● **Excerpt**
+ + + + +

History of Llanrhos Old School by Fiona Richards


The report was written and provided to Llanrhos Old School by Fiona Richards, a local resident and amateur historian . Fiona is a member of the History of Deganwy Group.

Llanrhos School

Miss Frances Mostyn of Bodyscallen, daughter of Sir Thomas Mostyn, was noted for her benevolence and charitable acts, one was the building and endowment (of 1000 guineas) of a school in Llanrhos in 1822. Frances Mostyn …

“was benevolently desirous of founding and endowing a school for the instruction and education of 40 boys and 40 girls, being the children of the poor and indigent persons residing in the Parish of Llanrhos and in case fit and proper children to that number to that number should not offer themselves for instruction, the deficiency should, from time to time, be made up with the children of the poor and indigent persons residing in the adjacent parishes of Llangwstein and Llandudno in equal proportions as to keep up the children attending the school to the number of 40 boys and 40 girls.”

(Ref: Eglwys Rhos (Llan Rhos) Parish Church: A Short History & Description. By Edwards, Stanley J. 1955, reprinted in 1989).

+ + + + +

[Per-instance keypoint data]
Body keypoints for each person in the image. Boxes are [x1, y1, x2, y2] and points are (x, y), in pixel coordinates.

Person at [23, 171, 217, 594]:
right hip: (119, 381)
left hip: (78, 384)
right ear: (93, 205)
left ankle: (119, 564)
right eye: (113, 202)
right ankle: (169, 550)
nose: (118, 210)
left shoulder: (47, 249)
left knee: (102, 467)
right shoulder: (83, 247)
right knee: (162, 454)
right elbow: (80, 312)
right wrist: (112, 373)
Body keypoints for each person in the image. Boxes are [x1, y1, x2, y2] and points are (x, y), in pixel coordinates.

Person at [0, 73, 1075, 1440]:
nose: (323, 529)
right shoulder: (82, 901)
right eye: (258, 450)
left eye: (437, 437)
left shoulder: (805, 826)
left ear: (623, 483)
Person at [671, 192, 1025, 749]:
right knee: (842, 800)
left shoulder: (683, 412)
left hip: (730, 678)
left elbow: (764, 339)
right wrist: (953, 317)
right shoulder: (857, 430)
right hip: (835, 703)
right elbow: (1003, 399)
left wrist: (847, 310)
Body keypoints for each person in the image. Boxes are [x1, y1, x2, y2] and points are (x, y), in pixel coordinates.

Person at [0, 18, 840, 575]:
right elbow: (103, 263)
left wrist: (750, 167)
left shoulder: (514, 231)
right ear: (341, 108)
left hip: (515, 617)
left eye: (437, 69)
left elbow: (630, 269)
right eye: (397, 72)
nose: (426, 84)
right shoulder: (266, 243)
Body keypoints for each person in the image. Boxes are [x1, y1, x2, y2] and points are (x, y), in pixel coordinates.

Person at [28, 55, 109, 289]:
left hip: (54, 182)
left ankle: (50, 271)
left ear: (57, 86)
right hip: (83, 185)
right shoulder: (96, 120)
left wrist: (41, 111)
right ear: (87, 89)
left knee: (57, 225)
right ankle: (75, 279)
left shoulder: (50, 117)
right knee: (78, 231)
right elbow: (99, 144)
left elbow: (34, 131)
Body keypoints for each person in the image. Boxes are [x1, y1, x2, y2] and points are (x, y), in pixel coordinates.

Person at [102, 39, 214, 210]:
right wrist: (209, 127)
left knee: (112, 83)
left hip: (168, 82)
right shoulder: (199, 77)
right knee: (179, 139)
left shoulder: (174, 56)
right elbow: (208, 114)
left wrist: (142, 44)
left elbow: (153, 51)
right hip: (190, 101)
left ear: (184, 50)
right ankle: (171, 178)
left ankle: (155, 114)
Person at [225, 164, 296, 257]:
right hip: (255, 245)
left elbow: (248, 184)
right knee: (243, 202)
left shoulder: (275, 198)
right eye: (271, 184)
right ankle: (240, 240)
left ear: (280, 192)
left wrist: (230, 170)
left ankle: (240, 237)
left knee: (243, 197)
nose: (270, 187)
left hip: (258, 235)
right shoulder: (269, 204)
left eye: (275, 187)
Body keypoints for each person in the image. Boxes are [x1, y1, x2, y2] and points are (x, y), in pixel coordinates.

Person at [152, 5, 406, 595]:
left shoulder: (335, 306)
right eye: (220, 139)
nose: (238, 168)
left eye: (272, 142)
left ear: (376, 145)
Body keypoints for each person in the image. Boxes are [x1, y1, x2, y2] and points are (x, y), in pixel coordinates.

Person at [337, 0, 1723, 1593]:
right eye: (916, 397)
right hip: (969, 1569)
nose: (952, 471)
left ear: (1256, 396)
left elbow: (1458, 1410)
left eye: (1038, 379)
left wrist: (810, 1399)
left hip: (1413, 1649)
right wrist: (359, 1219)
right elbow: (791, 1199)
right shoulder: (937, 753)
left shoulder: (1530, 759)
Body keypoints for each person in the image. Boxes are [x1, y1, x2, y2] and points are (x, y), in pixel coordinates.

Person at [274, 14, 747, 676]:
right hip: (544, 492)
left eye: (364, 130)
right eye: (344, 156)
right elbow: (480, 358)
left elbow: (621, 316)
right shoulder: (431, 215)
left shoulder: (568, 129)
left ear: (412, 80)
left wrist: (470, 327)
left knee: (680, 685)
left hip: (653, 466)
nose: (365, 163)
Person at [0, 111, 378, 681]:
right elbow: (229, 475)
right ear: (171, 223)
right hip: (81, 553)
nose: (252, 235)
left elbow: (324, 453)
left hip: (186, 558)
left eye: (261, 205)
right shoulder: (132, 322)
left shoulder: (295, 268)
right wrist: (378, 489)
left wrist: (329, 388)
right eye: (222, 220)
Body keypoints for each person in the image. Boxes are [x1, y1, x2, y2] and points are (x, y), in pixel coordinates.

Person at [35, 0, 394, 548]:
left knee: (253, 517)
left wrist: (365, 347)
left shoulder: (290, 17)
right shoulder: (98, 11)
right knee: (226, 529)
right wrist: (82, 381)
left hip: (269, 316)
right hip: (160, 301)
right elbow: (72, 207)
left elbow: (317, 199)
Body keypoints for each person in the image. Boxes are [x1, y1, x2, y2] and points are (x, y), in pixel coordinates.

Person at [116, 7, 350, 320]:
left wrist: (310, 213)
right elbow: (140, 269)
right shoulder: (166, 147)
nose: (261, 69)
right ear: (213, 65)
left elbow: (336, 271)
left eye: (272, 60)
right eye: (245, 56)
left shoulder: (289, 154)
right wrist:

+ + + + +

● **Task goal**
Write out the passage from the history of Llanrhos Old School above, beginning with "The report was" and continuing through "of Deganwy Group.".

● **Answer to the exercise**
The report was written and provided to Llanrhos Old School by Fiona Richards, a local resident and amateur historian . Fiona is a member of the History of Deganwy Group.